# gc plates with tein damper kit



## mrRICEguy (Jan 1, 2004)

the gc camber plates obviously wont fit with any tein damper kits.....BUT....i forgot what thread this came from but i remember it saying that there was an adapter to allow the gc plates to fit.....i know that tein plates are a better option and much cheaper....im just wondering if gc plates really does have an adapter that'll fit with the tein damper kits????anyone know anything about this?


----------



## morepower2 (Apr 19, 2002)

mrRICEguy said:


> the gc camber plates obviously wont fit with any tein damper kits.....BUT....i forgot what thread this came from but i remember it saying that there was an adapter to allow the gc plates to fit.....i know that tein plates are a better option and much cheaper....im just wondering if gc plates really does have an adapter that'll fit with the tein damper kits????anyone know anything about this?


You need to modify the upper spring seat and run the cylindrical spacer that comes with the kit between the plate and the end of the shaft.. Talk to Tony at GC and he can make you an adaptor, tell him its the same as the one he made for Mike Kojima.

Mike


----------



## PatScottAKA99XE (Apr 30, 2002)

Im still waiting for someone to try GC ERS's on the SS kit. If I had some ERS's I would do it myself. I almost think it can be done.


----------



## mrRICEguy (Jan 1, 2004)

morepower2 said:


> You need to modify the upper spring seat and run the cylindrical spacer that comes with the kit between the plate and the end of the shaft.. Talk to Tony at GC and he can make you an adaptor, tell him its the same as the one he made for Mike Kojima.
> 
> Mike


if this is done then ill have that extra 3/4" wheel travel?


----------



## morepower2 (Apr 19, 2002)

mrRICEguy said:


> if this is done then ill have that extra 3/4" wheel travel?

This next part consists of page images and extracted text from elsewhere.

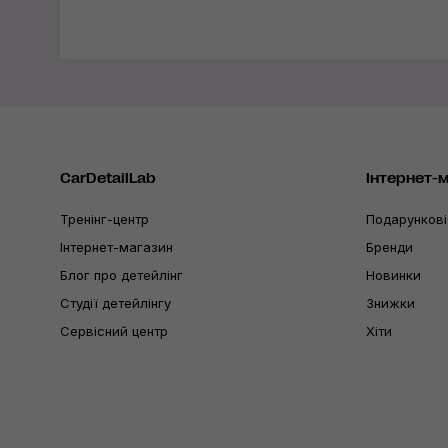
CarDetailLab
Інтернет-
Тренінг-центр
Подарункові
Інтернет-магазин
Бренди
Блог про детейлінг
Новинки
Студії детейлінгу
Знижки
Сервісний центр
Хіти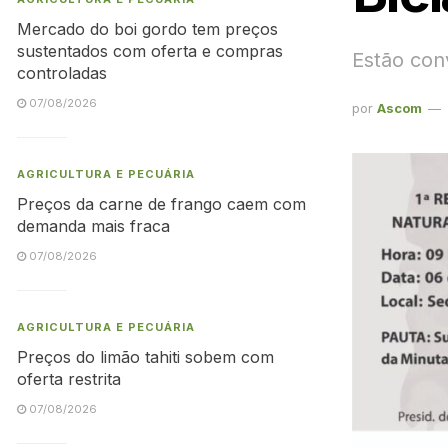
Mercado do boi gordo tem preços
sustentados com oferta e compras
Estão con
controladas
07/08/2026
por
Ascom
AGRICULTURA E PECUÁRIA
Preços da carne de frango caem com
demanda mais fraca
07/08/2026
AGRICULTURA E PECUÁRIA
Preços do limão tahiti sobem com
oferta restrita
07/08/2026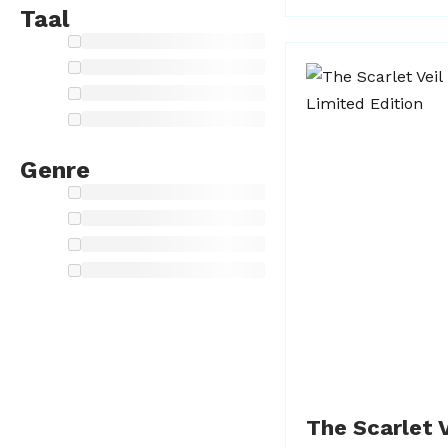
Taal
Genre
The Scarlet V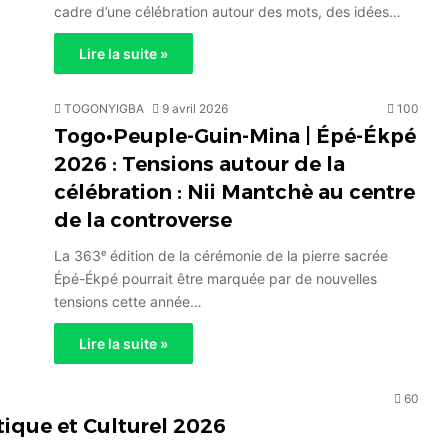
cadre d’une célébration autour des mots, des idées…
Lire la suite »
TOGONYIGBA
9 avril 2026
100
Togo•Peuple-Guin-Mina | Épé-Ékpé
2026 : Tensions autour de la
célébration : Nii Mantchè au centre
de la controverse
La 363ᵉ édition de la cérémonie de la pierre sacrée
Épé-Ékpé pourrait être marquée par de nouvelles
tensions cette année…
Lire la suite »
60
tique et Culturel 2026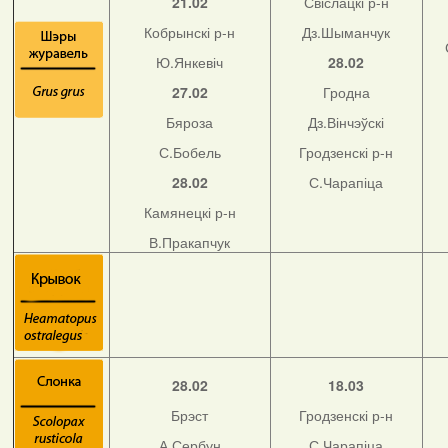
21.02
Свіслацкі р-н
Кобрынскі р-н
Дз.Шыманчук
Ю.Янкевіч
28.02
27.02
Гродна
Бяроза
Дз.Вінчэўскі
С.Бобель
Гродзенскі р-н
28.02
С.Чарапіца
Камянецкі р-н
В.Пракапчук
28.02
18.03
Брэст
Гродзенскі р-н
А.Сербун
С.Чарапіца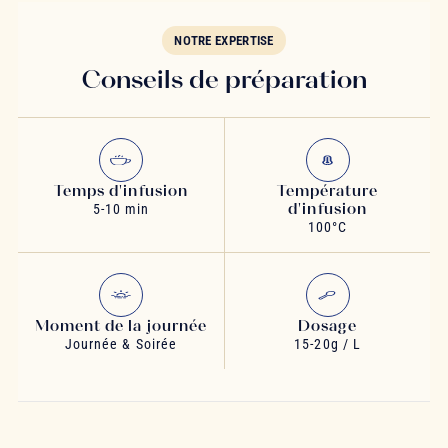
NOTRE EXPERTISE
Conseils de préparation
Temps d'infusion
Température
d'infusion
5-10 min
100°C
Moment de la journée
Dosage
Journée & Soirée
15-20g / L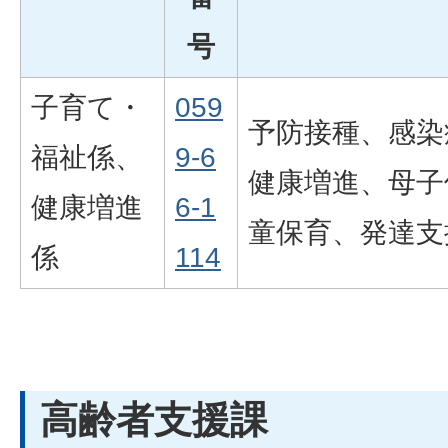
号
子育て・
059
予防接種、感染
福祉係、
9-6
健康増進、母子
健康増進
6-1
童保育、発達支
係
114
高齢者支援課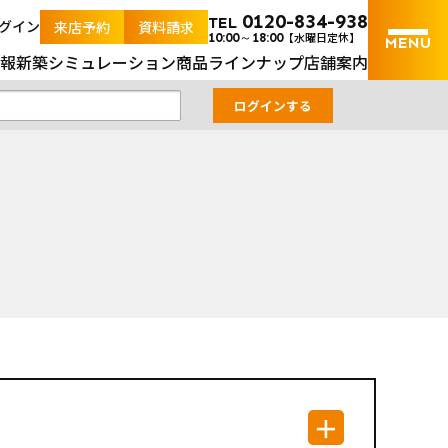
｜山口県内の土地と新築戸建の不動産検索サイト
0120-834-938
TEL
グイン
来店予約
資料請求
【水曜日定休】
10:00～18:00
報
新築シミュレーション
商品ラインナップ
店舗案内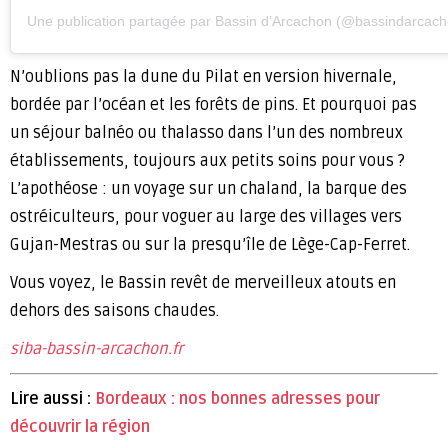
Une publication partagée par Bassin d’Arcachon (@bassindarcach
N’oublions pas la dune du Pilat en version hivernale,
bordée par l’océan et les forêts de pins. Et pourquoi pas
un séjour balnéo ou thalasso dans l’un des nombreux
établissements, toujours aux petits soins pour vous ?
L’apothéose : un voyage sur un chaland, la barque des
ostréiculteurs, pour voguer au large des villages vers
Gujan-Mestras ou sur la presqu’île de Lège-Cap-Ferret.
Vous voyez, le Bassin revêt de merveilleux atouts en
dehors des saisons chaudes.
siba-bassin-arcachon.fr
Lire aussi :
Bordeaux : nos bonnes adresses pour
découvrir la région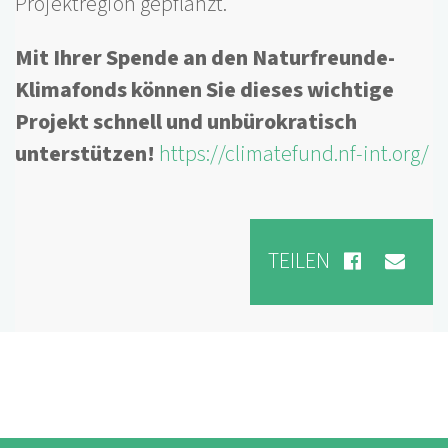
Projektregion gepflanzt.
Mit Ihrer Spende an den Naturfreunde-
Klimafonds können Sie dieses wichtige
Projekt schnell und unbürokratisch
unterstützen!
https://climatefund.nf-int.org/
TEILEN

yes and the car will be super low.

Mike


----------



## mrRICEguy (Jan 1, 2004)

any idea on the price for the adapter?


----------



## Greg200SE-R (Feb 5, 2003)

PatScottAKA99XE said:


> Im still waiting for someone to try GC ERS's on the SS kit. If I had some ERS's I would do it myself. I almost think it can be done.


How come you want to change the springs to ERSs? More spring rate choices? I suppose if the dimensions of the springs are the same, they should be interchangeable.

I'm going to change out my B14 SS rear springs from the "OE" Tein 5kg to a new set of their 6kg springs this weekend.


----------